_Instructions for the task_:
Format every line of the listing below as a numbered list, omitting any blank lines.

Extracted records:
· · ·
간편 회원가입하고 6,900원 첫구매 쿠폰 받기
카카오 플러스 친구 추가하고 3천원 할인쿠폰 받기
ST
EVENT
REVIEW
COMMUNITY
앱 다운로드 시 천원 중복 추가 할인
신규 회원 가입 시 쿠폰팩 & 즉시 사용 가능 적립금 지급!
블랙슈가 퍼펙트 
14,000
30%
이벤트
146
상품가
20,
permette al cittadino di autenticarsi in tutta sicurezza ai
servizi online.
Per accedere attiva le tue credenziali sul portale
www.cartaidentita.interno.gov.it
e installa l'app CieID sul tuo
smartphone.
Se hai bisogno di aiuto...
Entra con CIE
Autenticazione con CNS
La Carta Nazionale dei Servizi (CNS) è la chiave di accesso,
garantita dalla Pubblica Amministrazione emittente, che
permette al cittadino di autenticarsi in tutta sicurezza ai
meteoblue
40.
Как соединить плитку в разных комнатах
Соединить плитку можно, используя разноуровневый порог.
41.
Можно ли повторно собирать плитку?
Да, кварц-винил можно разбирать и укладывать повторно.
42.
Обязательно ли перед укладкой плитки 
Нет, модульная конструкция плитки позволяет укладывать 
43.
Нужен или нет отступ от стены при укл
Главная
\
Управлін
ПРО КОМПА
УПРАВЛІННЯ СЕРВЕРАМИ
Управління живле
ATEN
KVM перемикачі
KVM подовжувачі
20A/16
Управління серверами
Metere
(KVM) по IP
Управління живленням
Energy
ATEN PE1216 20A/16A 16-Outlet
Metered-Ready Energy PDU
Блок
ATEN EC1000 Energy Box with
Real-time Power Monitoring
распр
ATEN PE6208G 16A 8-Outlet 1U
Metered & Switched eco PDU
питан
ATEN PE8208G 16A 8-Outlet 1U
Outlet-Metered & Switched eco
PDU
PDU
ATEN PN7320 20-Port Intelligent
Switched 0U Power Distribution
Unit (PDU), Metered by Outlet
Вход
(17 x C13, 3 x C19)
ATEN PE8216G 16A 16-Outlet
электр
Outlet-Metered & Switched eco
· · ·
_Finished task_:
1. 간편 회원가입하고 6,900원 첫구매 쿠폰 받기
2. 카카오 플러스 친구 추가하고 3천원 할인쿠폰 받기
3. ST
4. EVENT
5. REVIEW
6. COMMUNITY
7. 앱 다운로드 시 천원 중복 추가 할인
8. 신규 회원 가입 시 쿠폰팩 & 즉시 사용 가능 적립금 지급!
9. 블랙슈가 퍼펙트 
10. 14,000
11. 30%
12. 이벤트
13. 146
14. 상품가
15. 20,
16. permette al cittadino di autenticarsi in tutta sicurezza ai
17. servizi online.
18. Per accedere attiva le tue credenziali sul portale
19. www.cartaidentita.interno.gov.it
20. e installa l'app CieID sul tuo
21. smartphone.
22. Se hai bisogno di aiuto...
23. Entra con CIE
24. Autenticazione con CNS
25. La Carta Nazionale dei Servizi (CNS) è la chiave di accesso,
26. garantita dalla Pubblica Amministrazione emittente, che
27. permette al cittadino di autenticarsi in tutta sicurezza ai
28. meteoblue
29. 40.
30. Как соединить плитку в разных комнатах
31. Соединить плитку можно, используя разноуровневый порог.
32. 41.
33. Можно ли повторно собирать плитку?
34. Да, кварц-винил можно разбирать и укладывать повторно.
35. 42.
36. Обязательно ли перед укладкой плитки 
37. Нет, модульная конструкция плитки позволяет укладывать 
38. 43.
39. Нужен или нет отступ от стены при укл
40. Главная
41. \
42. Управлін
43. ПРО КОМПА
44. УПРАВЛІННЯ СЕРВЕРАМИ
45. Управління живле
46. ATEN
47. KVM перемикачі
48. KVM подовжувачі
49. 20A/16
50. Управління серверами
51. Metere
52. (KVM) по IP
53. Управління живленням
54. Energy
55. ATEN PE1216 20A/16A 16-Outlet
56. Metered-Ready Energy PDU
57. Блок
58. ATEN EC1000 Energy Box with
59. Real-time Power Monitoring
60. распр
61. ATEN PE6208G 16A 8-Outlet 1U
62. Metered & Switched eco PDU
63. питан
64. ATEN PE8208G 16A 8-Outlet 1U
65. Outlet-Metered & Switched eco
66. PDU
67. PDU
68. ATEN PN7320 20-Port Intelligent
69. Switched 0U Power Distribution
70. Unit (PDU), Metered by Outlet
71. Вход
72. (17 x C13, 3 x C19)
73. ATEN PE8216G 16A 16-Outlet
74. электр
75. Outlet-Metered & Switched eco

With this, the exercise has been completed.